Filme birçok cepheden bakabiliriz. Eğitim sorunu, ahlaklı birey yetiştirme, birleşerek ve dayanışarak daha güçlü olma, önyargının eğitimdeki yeri, önyargının eğitimle değil aileyle olan bağlantısı, sansür, basın özgürlüğü ve demokrasinin mücadele edilmeden gelmeyeceği gibi… Bu çerçeveden bakabileceğimiz gibi aslında çerçeveletip duvarımıza asacağımız filme ait tek resim; ahlaklı ve duyarlı birey yetiştirme.
Taraf olma adil ol
Matematik ve spor öğretmeni olan Carla (Leonie Benesch) okuldaki hırsızlığı deşifre etmek için kendince bir tuzak kurar. Fakat bu aşamaya gelmeden önce filmin ilk sekansında öğrencilerin öğretmenler odasında arkadaşlarını ele vermeleri için baskı yapıldığını görüyoruz. Carla’nın dışındaki herkes çocukları konuşturmaya çalışırken Carla özellikle çocukların tarafında durarak tavrını belli eder ve konuşmak zorunda olmadıklarını belli eder. Kendilerinin yapamadığını öğrencilere yaptırmaya çalışanların öğretmen olması işi trajedi boyutuna taşır. Baskının, zorlamanın, ihbarcılığın çocuklar üzerindeki etkilerini hesaplayamayan eğitim kurumundaki rehberlikçiler, öğretmenler… Uzaktan bakıldığında komik gibi görünenin, mekânla özdeşleştirip yakın planda tam bir trajedi olduğunu gösteriyor yönetmen.
Film bundan sonra başlıyor. Carla, bu durumdan rahatsız olup hırsızın kim olduğunu öğrenmeye çalışıyor kendi yöntemiyle. Fakat bir anlık kızgınlığı, öfkesi hesapta olmayan olayların patlak vermesine sebep oluyor. Filmde eksen kayıyor ve hırsızın kim olduğunu, neden yaptığını (burası bir eğitim kurumu olduğuna göre sebepleri de önemli olması gerekiyor haliyle) sormuyor. Artık ortada bir yargısız infaz ve kurban vardır. Mağdurun kendini temize çıkarma yöntemleri üzerinde duran yönetmen, başarılı kurgu ve senaryoyla mağdurun bir anda nasıl da yer değiştirdiğini gösteriyor. Adil davranmayıp önyargılarla taraf olursan bir anda boşa düşebilirsin, diyerek kameranın ışığını doğru yere tutuyor.

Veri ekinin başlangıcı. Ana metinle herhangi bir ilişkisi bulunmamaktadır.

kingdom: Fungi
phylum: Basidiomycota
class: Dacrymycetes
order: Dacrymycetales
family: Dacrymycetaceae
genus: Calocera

Aynı dilde ısrarın çoğalması
Carla’nın fevri davranıp müdürü de yanına alarak sınıfın en başarılı öğrencisinin annesine yargısız infazı, öğrencilerin röportaj bahanesiyle Carla’yı bir tür cezalandırmaya çalışmaları, velilerin, Friederika’nın kışkırtmasıyla Carla’yı bir anda suçlu ilan etmeleri neredeyse benzeşen bakış açısını ve hoşgörüsüzlüğe birkaç örnek olarak sunuluyor. Zaten filmin başında Oscar’ın tahtaya çıkıp 0.9 ile 1’in nasıl birbirine yakın olduğunu söylemesi filmin sonrasına dair ipucu niteliğindeki işaret fişeğidir. Bir doğru ve birçok yöntem olabildiği gibi yanlışta ısrar doğruyu silmez, güçlendirir.
Carla öğretmeni köşeye sıkıştırarak kendini sorgulamasını bekledikleri sırada daha rahat düşündüğü, soluk aldığı yere giderek mekân değiştirip daha kararlı ve idealist bir şekilde karşılarına dikilmesi, doğru olanda ısrar etmesi filmin ana damarı. Kendisine şiddet uygulayan küçük çocuğa karşı sesini yükseltmemesi, çocuğu okulun şefkatli (!) disiplin kuruluna teslim etmemesi inandığı yolda ne kadar kararlı olduğunu göstermesi de seyircinin empatisini güçlendiriyor.
Bütün bir film boyunca yüklendiği stresi atacak yer ararken çocukların da etkilendiğini, aynı duygulara sahip olduğunu düşünerek sınıfta hep birlikte avazı çıktığı kadar bağırması sinema tarihine geçecek bir sahne olmuş. Okulda özellikle Almanca konuşulması kuralı da üzerinde düşünülmesi gereken bir ayrıntıyken Fransızların bu konudaki tutuculuklarına Avrupa Birliği’nde yeni kardeş düşüncelerini de çoğalttığına şahit oluyoruz.
Irkçılığın ve ayrımcılığın en büyük mağdurlarının her zaman çocuklar ve kadınların olduğu dünyanın minyatür bir tasviri olan Öğretmenler Odası filmi bir el kamerasıyla nelerin yapılabileceğine dair güzel bir yedinci sanat örneği.